Section titled “”Agent not found” when running bonsai add”

Symptom: Running bonsai add or selecting an agent type fails with an agent-not-found error.

Cause: The agent type name must match one of the 6 catalog types exactly: tech-lead, backend, frontend, fullstack, devops, security.

Solution: Run bonsai catalog to see available agent types and their exact names. Use the interactive picker in bonsai add to select the correct one.

Terminal window
bonsai catalog

Symptom: Running bonsai add or bonsai update shows conflict warnings for multiple files.

Cause: Files generated by Bonsai have been modified since they were last written. Bonsai detects this by comparing SHA-256 hashes stored in .bonsai-lock.yaml against the current file contents.

Solution: For each conflict, Bonsai prompts you with three options:

  • Skip — Keep your modified version. The file will not be updated.
  • Overwrite — Replace your version with the freshly generated one. Your changes are lost.
  • Backup & Overwrite — Your file is saved as filename.bak, then the new version is written.

If you have many conflicts and want to accept all new versions:

Terminal window
# Regenerate everything (will prompt for conflicts)
bonsai update

Symptom: Running bonsai remove tech-lead fails or warns that removal is not possible.

Cause: The Tech Lead agent owns the station directory, which contains the shared project scaffolding (Playbook, Logs, Reports) that other agents reference. It must be the last agent removed.

Solution: Remove all code agents first, then remove the Tech Lead:

Terminal window
bonsai remove backend
bonsai remove frontend
bonsai remove tech-lead

Custom files not detected by bonsai update

Section titled “Custom files not detected by bonsai update”

Symptom: You created a custom skill, sensor, or routine file, but bonsai update does not pick it up.

Cause: Custom files must be in the correct directory and have valid YAML frontmatter for Bonsai to detect them.

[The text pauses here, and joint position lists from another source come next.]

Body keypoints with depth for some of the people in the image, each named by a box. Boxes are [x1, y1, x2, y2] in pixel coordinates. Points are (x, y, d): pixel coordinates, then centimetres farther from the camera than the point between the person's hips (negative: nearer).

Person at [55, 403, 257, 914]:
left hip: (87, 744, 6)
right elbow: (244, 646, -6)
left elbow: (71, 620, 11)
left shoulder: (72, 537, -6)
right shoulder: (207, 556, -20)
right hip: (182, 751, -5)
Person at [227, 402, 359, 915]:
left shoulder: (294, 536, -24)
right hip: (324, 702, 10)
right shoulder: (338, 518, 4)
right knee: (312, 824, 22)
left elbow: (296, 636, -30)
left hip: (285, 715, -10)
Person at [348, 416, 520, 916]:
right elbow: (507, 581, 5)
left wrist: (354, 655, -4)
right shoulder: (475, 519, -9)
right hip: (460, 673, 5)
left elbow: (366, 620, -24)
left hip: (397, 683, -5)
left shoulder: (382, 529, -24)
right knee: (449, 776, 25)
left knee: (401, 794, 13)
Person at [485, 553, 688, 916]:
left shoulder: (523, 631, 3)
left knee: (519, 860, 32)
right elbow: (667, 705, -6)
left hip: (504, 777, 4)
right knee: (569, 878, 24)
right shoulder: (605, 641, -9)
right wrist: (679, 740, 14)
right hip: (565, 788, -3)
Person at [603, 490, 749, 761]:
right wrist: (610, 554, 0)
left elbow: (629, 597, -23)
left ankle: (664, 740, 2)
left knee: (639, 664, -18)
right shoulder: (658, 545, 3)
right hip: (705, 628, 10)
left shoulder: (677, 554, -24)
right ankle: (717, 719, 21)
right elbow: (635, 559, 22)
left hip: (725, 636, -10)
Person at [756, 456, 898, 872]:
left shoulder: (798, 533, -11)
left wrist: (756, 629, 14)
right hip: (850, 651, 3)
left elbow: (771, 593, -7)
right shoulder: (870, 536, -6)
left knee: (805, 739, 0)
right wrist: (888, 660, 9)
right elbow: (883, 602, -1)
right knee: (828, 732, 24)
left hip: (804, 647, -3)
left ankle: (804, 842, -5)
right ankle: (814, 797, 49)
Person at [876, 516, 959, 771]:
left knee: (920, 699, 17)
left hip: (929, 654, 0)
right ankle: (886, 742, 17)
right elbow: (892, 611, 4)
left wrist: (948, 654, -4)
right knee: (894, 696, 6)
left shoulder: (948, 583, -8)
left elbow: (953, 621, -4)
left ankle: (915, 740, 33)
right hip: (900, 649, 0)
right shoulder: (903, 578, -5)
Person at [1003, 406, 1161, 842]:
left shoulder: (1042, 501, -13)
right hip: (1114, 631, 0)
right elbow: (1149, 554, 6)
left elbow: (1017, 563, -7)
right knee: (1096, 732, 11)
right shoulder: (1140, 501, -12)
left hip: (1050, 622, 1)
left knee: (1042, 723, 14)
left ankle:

Solution: Verify the following:

  1. Correct directory: Custom files must be in the agent’s ability directory:

    • Skills: <workspace>/agent/Skills/<name>.md
    • Sensors: <workspace>/agent/Sensors/<name>.sh
    • Routines: <workspace>/agent/Routines/<name>.md
  2. Valid frontmatter: The file must start with YAML frontmatter between --- delimiters:

    ---
    description: What this custom ability does
    ---
    Content here...

    For sensors, also include event (and optionally matcher):

    #!/bin/bash
    # ---
    # description: My custom sensor
    # event: PreToolUse
    # matcher: Edit
    # ---

    For routines, also include frequency:

    ---
    description: My custom routine
    frequency: 7 days
    ---
  3. Run update:

    Terminal window
    bonsai update

See the Creating Custom Skills, Creating Custom Sensors, and Creating Custom Routines guides for complete examples.